The US government has extended an entry ban preventing travellers from Europe’s Schengen Area, the United Kingdom, Ireland and Brazil from entering the country in a further attempt to slow the spread of the highly contagious coronavirus.

The Schengen Area comprises 26 countries that allow travel across open borders. These include European Union members as well as non-members like Switzerland, Iceland and Liechtenstein. 

South Africa has also been added to the list of countries from which passengers will be prevented from entering the United States.

Brussels Airlines

Source: Brussels Airlines

Travellers from Europe’s Schengen Area, the UK, Ireland, Brazil and South Africa remain banned from entering the United States

The entry ban is part of an order signed by US President Joe Biden on 25 January and published on the White House website. It will be reviewed in 30 days.

US citizens and permanent residents as well as their families are excepted from the restriction. 

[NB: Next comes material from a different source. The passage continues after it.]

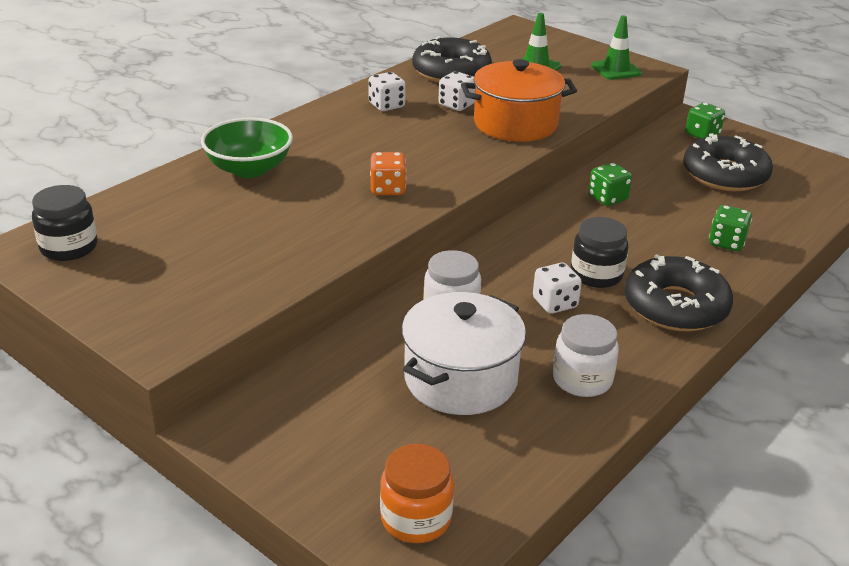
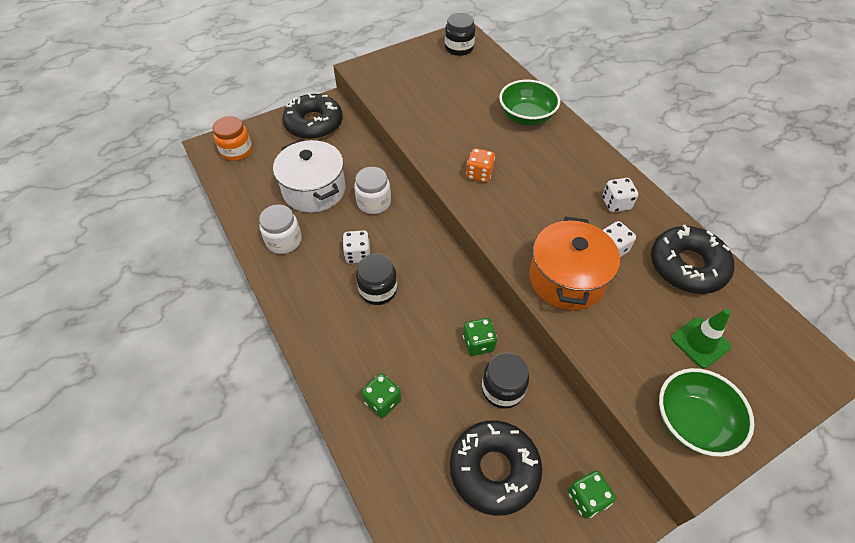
camera: 110 degrees right, 20 degrees up
green traffic cone [591,15,642,80] -> green bowl [659,368,754,457]
black donut [624,254,733,331] -> black donut moved to [282,93,343,140]
none -> black jar [482,353,529,409]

“With the pandemic worsening and more contagious variants spreading, this isn’t the time to be lifting restrictions on international travel,” says White House spokesperson Jen Psaki. She added that the government’s response is “science-driven”.

The previous administration had said on 18 January, two days before President Donald Trump left office, that it would ease the ban beginning a week later – concurrently with the introduction of a new testing mandate for all international arrivals.

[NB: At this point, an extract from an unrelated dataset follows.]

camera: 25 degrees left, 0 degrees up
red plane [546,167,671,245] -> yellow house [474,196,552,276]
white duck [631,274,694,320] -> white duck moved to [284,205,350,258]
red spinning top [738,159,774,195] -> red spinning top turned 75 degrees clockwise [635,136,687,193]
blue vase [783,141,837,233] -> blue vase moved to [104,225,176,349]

But that declaration was swiftly shot down by Psaki, who said the new government would be considering even stricter measures to fight the spread of the coronavirus.

The entry ban for travellers from Europe who are not US citizens or permanent residents has been in place since mid-March, and those from Brazil have been prevented from arriving in the USA since May. Chinese and Iranian citizens have been blocked from entering the country since January and February, respectively. Those restrictions also remain in place.

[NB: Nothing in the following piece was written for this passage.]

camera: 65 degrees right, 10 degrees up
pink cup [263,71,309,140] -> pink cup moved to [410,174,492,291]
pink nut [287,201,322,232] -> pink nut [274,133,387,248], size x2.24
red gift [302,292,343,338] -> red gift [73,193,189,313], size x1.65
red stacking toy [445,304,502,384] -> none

The pandemic-prompted rules have reduced international passenger air traffic to a fraction of what it had been months earlier. During the course of 2020, some airlines said they had cut international capacity to as little as 10% of what it had been in 2019. That slump in demand is expected to continue into the first quarter of 2021.

Meantime, the longest peaceful land border in the world, between the USA and Canada, has been effectively sealed to non-essential travel since March. The frontier’s closure was repeatedly extended and is now scheduled to remain until at least 21 February.

Earlier this month, the government imposed a new rule that requires inbound international air travellers to provide a negative coronavirus test result that is less than 72h old before entering the country. Airlines must ensure that each passenger has either paper or electronic proof of the negative result prior to boarding aircraft bound for the USA. That order, confirmed by the new administration, is set to go into effect at midnight on 26 January.

For months, airlines have called for a testing requirement that would better protect crews and other passengers, at least until a vaccine is readily available and a wide swath of the population is inoculated.